Cue this lovely, romantic song, about the inevitability of the attraction between Red and her beloved. Again, there is subtlety; much of the language here points to that attraction as beyond control, asks the beloved to try to escape it, says together they ‘can run but not hide.’ Is it a dare? See what happens if you try to leave me, I will come find you. Or is it a rueful reflection on the helplessness of her choice and the results it has for her? Yes, I’ll always love you, and it will always cost me. Try to leave, for my sake.

There is something about the ‘will’ here, an active verb. It is her choice, even if she has no power to change the circumstances that make that so. A perfect accompaniment to Red’s decision in the decimation of her world, every possible hope for resurrection eliminated. And, notably, the sole place that any accompaniment to Red's voice takes place; as the song builds to its close, a male voice joins in.

That a song that characterizes her love and actions as helpless is timed at the moment when Red has the most power she has at any point in the game is especially worth consideration, one of many counterpoints between Red's apparent motivations and the ones she actually vocalizes. It depends on what you make of those last seconds. Does she meet her lover in the afterlife - or in whatever plane the Country occupies? Did she know she would, as she pulled the Transistor downward? To quote Red: hmm.

Seconds march into the past
The moments pass
And just like that they're gone
The river always finds the sea
So helplessly
Like you find me

We are paper boats
floating on a stream
And it would seem
We'll never be apart

I will always find you
Like it's written in the stars
You can run, but you can't hide

Like the moon that makes the tides
That silent guide
Is calling from inside
And pull me here and push me there
It's everywhere
Hanging in the air

We are magnets pulling
from different poles
With no control
We'll never be apart

I will always find you
Like it's written in the stars
You can run, but you can't hide

I will always, always find you
I will always
I will always, always find you
I will always

I will always find you
Like it's written in the stars
We can run, but we can't hide

I will always find you
Like it's written in the stars
We can run, but we can't hide

I will always, always find you
I will always

I named this site Vox Populi, the voice of the people, with a sense of irony. If you've read any of the foregoing, you'll know that not only does she physically lack a voice, Red explicitly declines being that voice for Cloudbank, either as its premier musician being co-opted by insurgencies or as the last woman standing, able to paint the town, well, Red, when she is left with the Transistor and a blank city. She's an interesting character. Importantly: a female one.

_Request 1_
Format the lines of the row below as a JSON list of strings with one string per line, skipping blank lines. Leave the picture out of your answer.
The passage and the row below were taken from unrelated sources.

_Dataset entries_

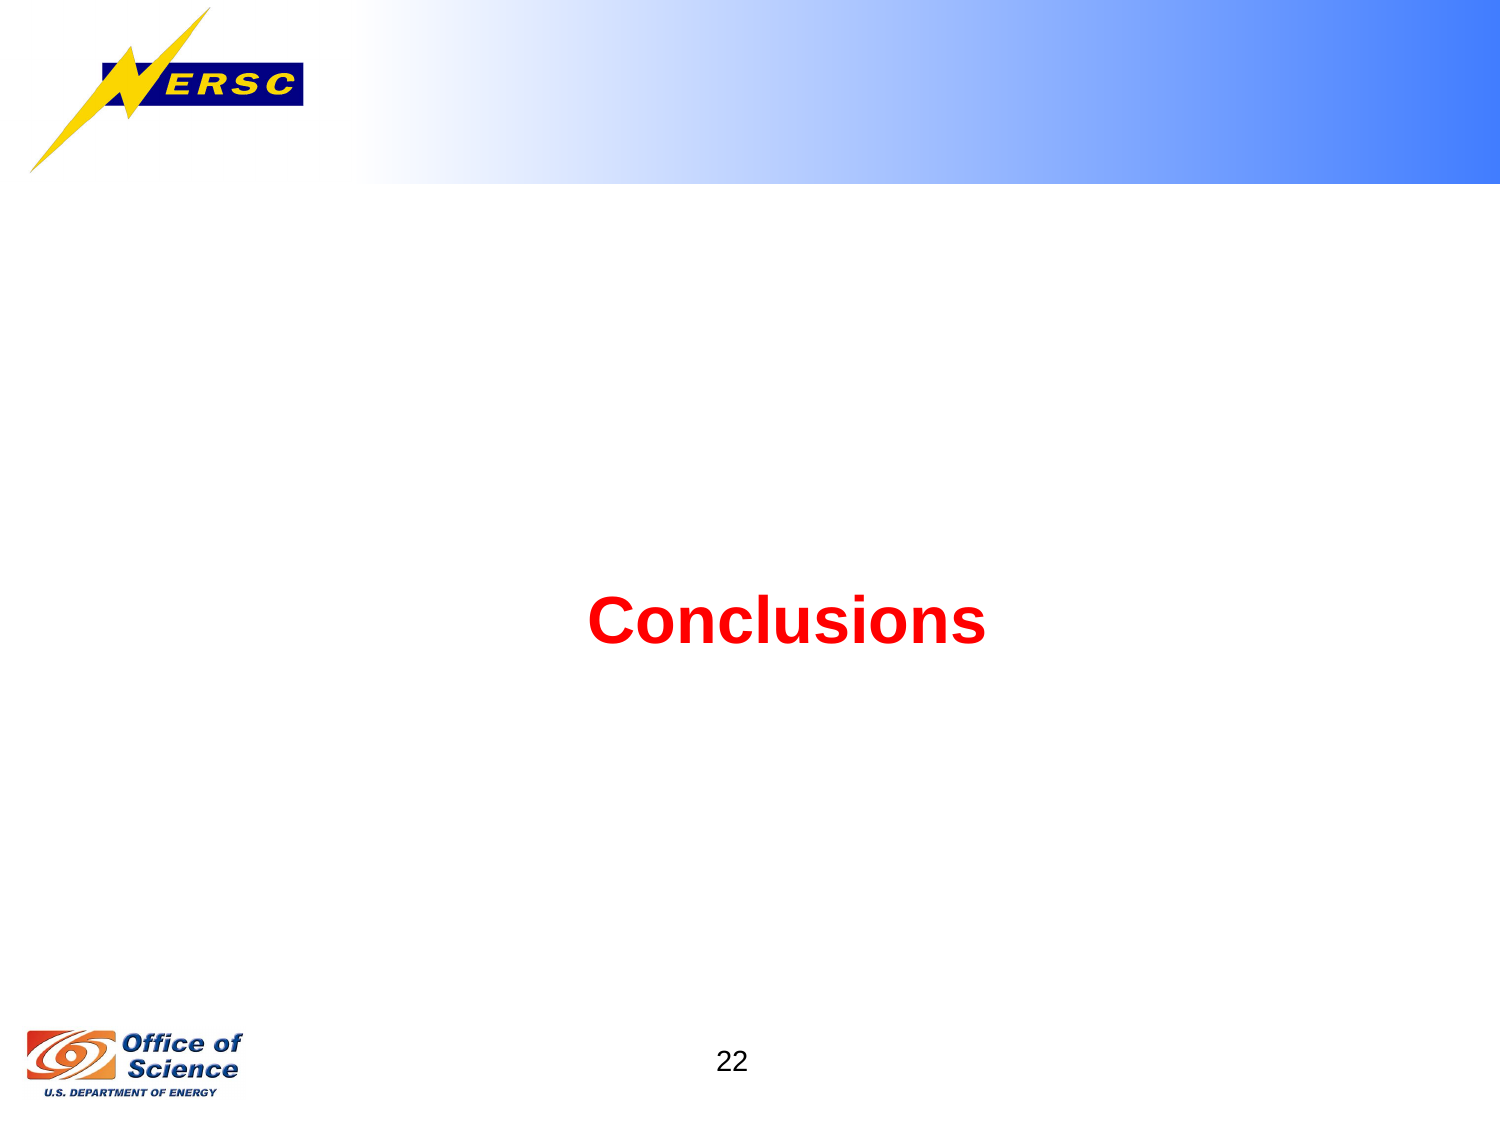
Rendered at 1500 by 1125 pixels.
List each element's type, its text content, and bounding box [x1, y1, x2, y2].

picture [0, 0, 352, 182]
subtitle Conclusions [112, 240, 1388, 1001]
picture [22, 1026, 246, 1100]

_Request 2_
Resume the passage on Red and her song from the point where it stops above.

_Final answer 1_
[
  "Rendered at 1500 by 1125 pixels.",
  "List each element's type, its text content, and bounding box [x1, y1, x2, y2].",
  "picture [0, 0, 352, 182]",
  "subtitle Conclusions [112, 240, 1388, 1001]",
  "picture [22, 1026, 246, 1100]"
]

_Final answer 2_
Sometimes there's a puzzle about how to make games 'feminist', or perhaps more simply and commercially, how to make them appeal to women. Putting women in the games is part of it, but there is no feeling more nauseating than encountering someone superficially like yourself and yet handled so poorly, so vapidly, that it makes you ashamed to be like that character. The puzzle, then, is how to write women that women could identify with. Momodora: Reverie Under the Moonlight featured women in all the roles that you often find men in, and men in the roles that you find women in; that is, women as heroes, as villains, as shopkeepers, as boss fights, as monsters, as non-player characters, as friends, and men as to-be-rescued, as information dispensers, as window dressing. There is nothing explicitly woman-oriented in the game beyond a mere swap of gender. That's one kind of response to the puzzle, and not an unsuccessful one - but it doesn't make me think hard.

Transistor, in contrast, has a complicated arrangement of gender and sexuality. True, the protagonist is female, but also a silent and underdressed woman. There's homosexuality, but it's hinted rather than stated - yet it's a game of hints, so these don't stand out as uncourageous, so rather their understatement seems to suggest that the world of Cloudbank is one where this choice appears not to need further justification or elaboration, that the characteristic is so normal as to be transparent. There is also a non-binary character in the game, an archivist approached by the Camerata. Though some argue that the man in the Transistor also lacks gender identification, he uses male pronouns when speaking of himself, and it seems polite to follow suit. Thus, we have a man without a body telling a story about a woman, who cannot speak, but is deliberately show-cased as embodied.

Does that arrangement make it feminist, or not?

Does the story-teller matter more than the subject of the story?

In the 1960's, Ellen Willis thought about the feminist-identifying folk musicians that she hated, and the raunchy Rolling Stones that she loved, and wrote:

And there lay the paradox: music that boldly and aggressively laid out what the singer wanted, loved, hated — as good rock and roll did — challenged me to do the same, and so, even when the content was antiwoman, antisexual, in a sense antihuman, the form encouraged my struggle for liberation. Similarly, timid music made me feel timid, whatever its ostensible politics.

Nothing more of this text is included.